Study Reveals Significant LLM Context Drift in Extended Coding Sessions: Claude Shows 40% Integrity Loss vs. Calmkeep's 15%
Key Takeaways
- ▸Claude experienced measurable architectural drift beginning at turn 8 (35% of audit window), with cumulative violations reaching 40% by turn 25, indicating early-stage context decay in extended sessions
- ▸Calmkeep's continuity layer maintained zero violations through 17 consecutive turns (T6-T22), suggesting architectural coherence mechanisms can significantly reduce drift in long-form code generation
- ▸The most severe failure class was security-critical: roleHierarchy duplication at T19 created competing sources of truth, and post-T14 backsliding ignored established Zod middleware in favor of vulnerable raw parseInt patterns
Summary
A detailed audit comparing Claude's performance against Calmkeep's continuity layer in extended 25-turn coding sessions has revealed substantial differences in architectural consistency. The evaluation, conducted using identical prompting conditions, measured how well each system maintains established architectural rules and patterns throughout long-form technical workflows. Claude exhibited progressive "drift" — accumulating 8 architectural violation events (AVEs) that degraded its structural integrity from 100% to 60% by turn 25, with particular failures occurring in mid-build phases (turns 6-20) where the model abandoned established validation patterns and reintroduced deprecated approaches.

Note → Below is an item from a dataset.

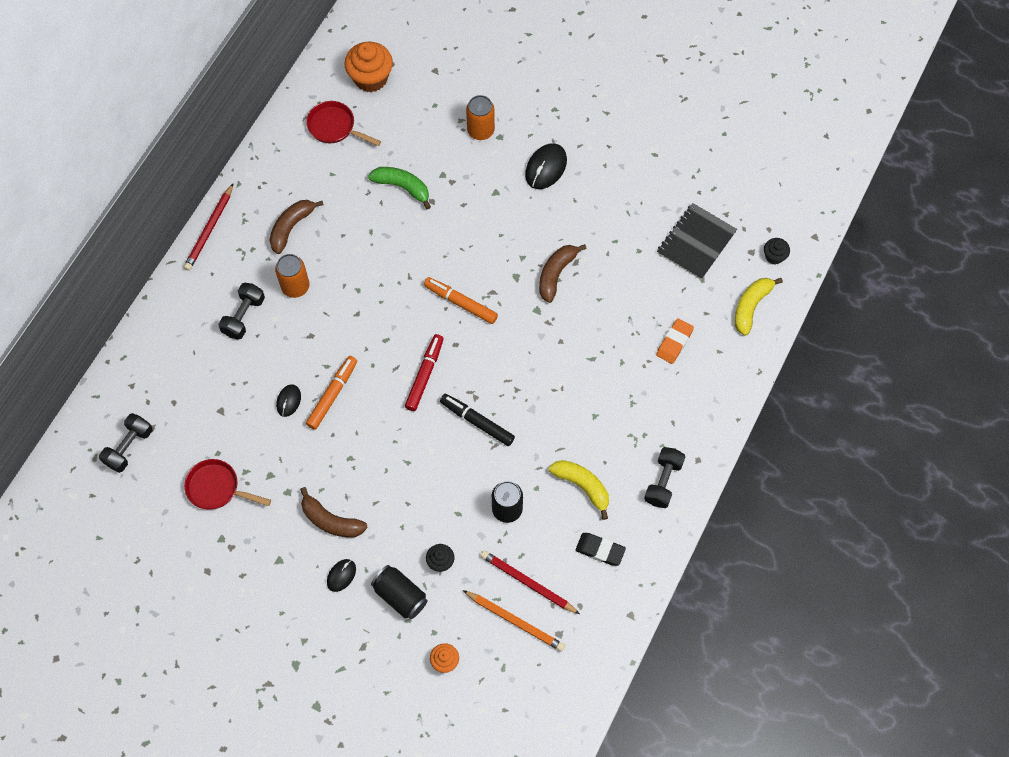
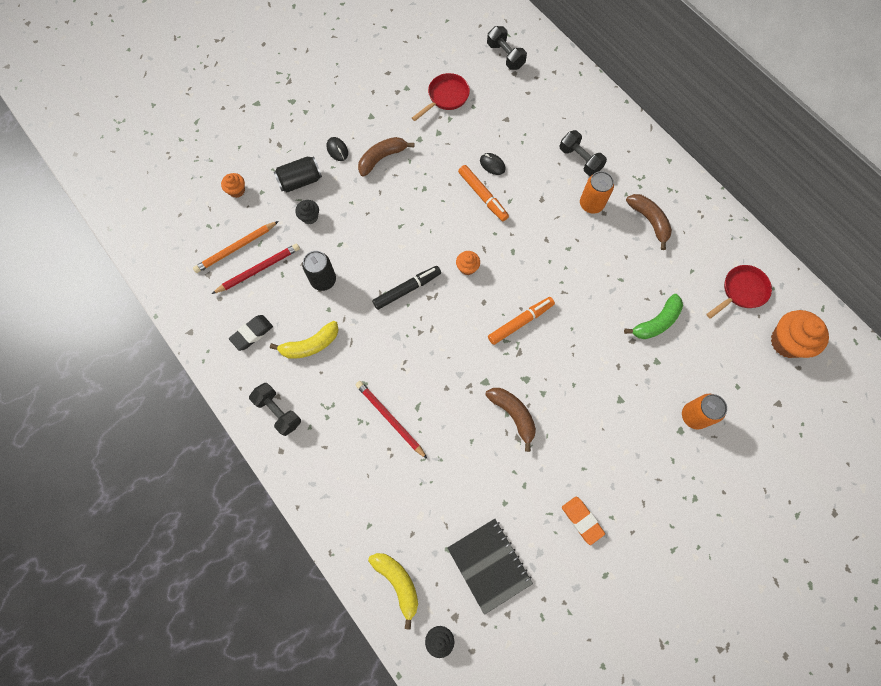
camera: 115 degrees right, 5 degrees up
red pencil [184,184,233,271] -> red pencil moved to [356,381,427,459]
red marker [405,334,444,411] -> orange cupcake [456,251,480,275]
black mouse [525,143,567,189] -> none
orange eraser [656,318,694,364] -> orange eraser moved to [562,496,605,545]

In contrast, Calmkeep's continuity layer maintained 100% architectural integrity through turn 22, experiencing only 3 AVEs concentrated in the final documentation phase, ending at 85% overall integrity. The critical difference emerged at turn 14, where Claude failed to propagate newly introduced middleware patterns (Zod validation) to subsequent modules, instead reverting to raw integer parsing in three separate code sections. This drift pattern — where models lose coherence with their own established rules — suggests that context window limitations and attention degradation are significant challenges in production-grade code generation tasks.
- Claude retained meta-awareness of its violations (self-identifying 9 of 10 errors in retrospect at T25) but could not maintain proactive consistency during generation, indicating a monitoring-execution gap
- Domain shifts (code generation → YAML/specification writing at turns 23-24) triggered additional drift in both systems, suggesting error semantics slip during task transitions
Editorial Opinion
This audit exposes a fundamental vulnerability in production LLM deployments: models can reliably establish architectural intent but progressively abandon it under extended context demands. While 60% integrity in Claude's longest sessions remains functional, the pattern of drift — particularly the security-critical lapses like duplicate role hierarchies and validation bypass — raises serious concerns for enterprise code generation use cases. Calmkeep's 85% final score and zero mid-build violations suggest that continuity layers and explicit architectural reinforcement mechanisms are not cosmetic optimizations but essential safeguards. The gap between retrospective awareness (9 errors identified after completion) and proactive consistency (errors committed during generation) indicates that current LLM architectures need explicit external constraints for high-stakes coding tasks.